Consegne:
(1) Stabilisci se le affermazioni (a), (b) e (c) concordano con il testo sulle quattro gioie. Per ciascuna rispondi sì o no e cita esattamente le parole del testo che lo dimostrano.
(a) Il brano viene diviso in quattro sezioni.
(b) La gioia di donare corrisponde al versetto 4:18.
(c) Nel testo si afferma di aver imparato ad accontentarsi della propria condizione.
(2) Rispondi in base al testo sulle quattro gioie alle domande (a), (b) e (c).
(a) Che cosa abbiamo da investire per l'eternità?
(b) A quale versetto corrisponde la gioia della approvazione di Dio?
(c) Che cosa era mancato a chi ci pensava, prima di rinnovare le cure?
(3) Riprendi il testo sulle quattro gioie dal punto in cui si interrompe.
━━━━━ Pagina
Questa è la vera saggezza!
Che cosa abbiamo da investire per l’eternità?
Tutto: il tempo, le capacità, l’intelligenza, i nostri soldi…
Quello che abbiamo la opportunità di imparare con questo brano può veramente
aiutarci a trasformare le nostre ricchezze in
tesori spirituali.
Possiamo dividere questo breve brano in quattro sezioni:
- LA GIOIA NELL’ASSISTENZA
(4:10-14)
- LA GIOIA DI DONARE
(4:15-17)
- LA GIOIA DI APPREZZARE I DONI
(4:18)
- LA GIOIA DELLA APPROVAZIONE DI DIO
(4:19)
***
LA GIOIA NELL’ASSISTENZA
Ho avuto una grande gioia nel Signore, perché finalmente avete rinnovato le
vostre cure per me; ci pensavate sì, ma vi mancava l'opportunità.
Non lo dico perché mi trovi nel bisogno, poiché io ho imparato ad
accontentarmi dello stato in cui mi trovo.
So vivere nella povertà e anche nell'abbondanza; in tutto e per tutto ho
imparato a essere saziato e ad aver fame; a essere nell'abbondanza e
nell'indigenza.
Io posso ogni cosa in colui che mi fortifica.
Tuttavia avete fatto bene a prender parte alla mia afflizione.
━━━━━━━━━━
━━━━━ Materiale raccolto
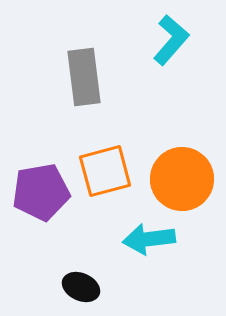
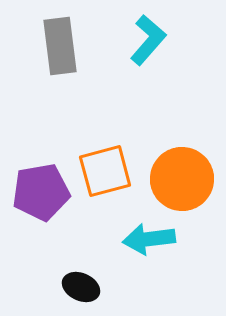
cyan L-shape: moved 23 px left
gray rectangle: moved 24 px left, 31 px up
━━━━━━━━━━
Soluzioni degli esercizi:
(1)
(a) Sì: "Possiamo dividere questo breve brano in quattro sezioni".
(b) No: "LA GIOIA DI DONARE (4:15-17)".
(c) Sì: "io ho imparato ad accontentarmi dello stato in cui mi trovo".

(2)
(a) Tutto: il tempo, le capacità, l'intelligenza e i nostri soldi.
(b) Al versetto 4:19.
(c) L'opportunità.

(3)
Paolo aveva passato ormai tanti anni predicando il Vangelo, in una vasta
zona, da quella che oggi è Cipro, a una gran parte di quello che oggi è la
Turchia, e una gran parte di quello che oggi è la Grecia.
Nei suoi viaggi evangelistici, una tappa fondamentale fu proprio quella di
Filippi, la prima chiesa “europea” dove il Vangelo attecchì in modo
sorprendente ed in poco tempo furono recepiti in modo esemplare gli
insegnamenti dell’apostolo.
I fratelli di Filippi, colpiti dall’amore per il Vangelo di Paolo e dalla
sua sincerità e onestà, furono sempre molto attenti ai bisogni dell’apostolo
e lo avevano sostenuto economicamente altre volte durante il proseguimento
del suo ministero.
Ora, Paolo si trovava in prigione a Roma.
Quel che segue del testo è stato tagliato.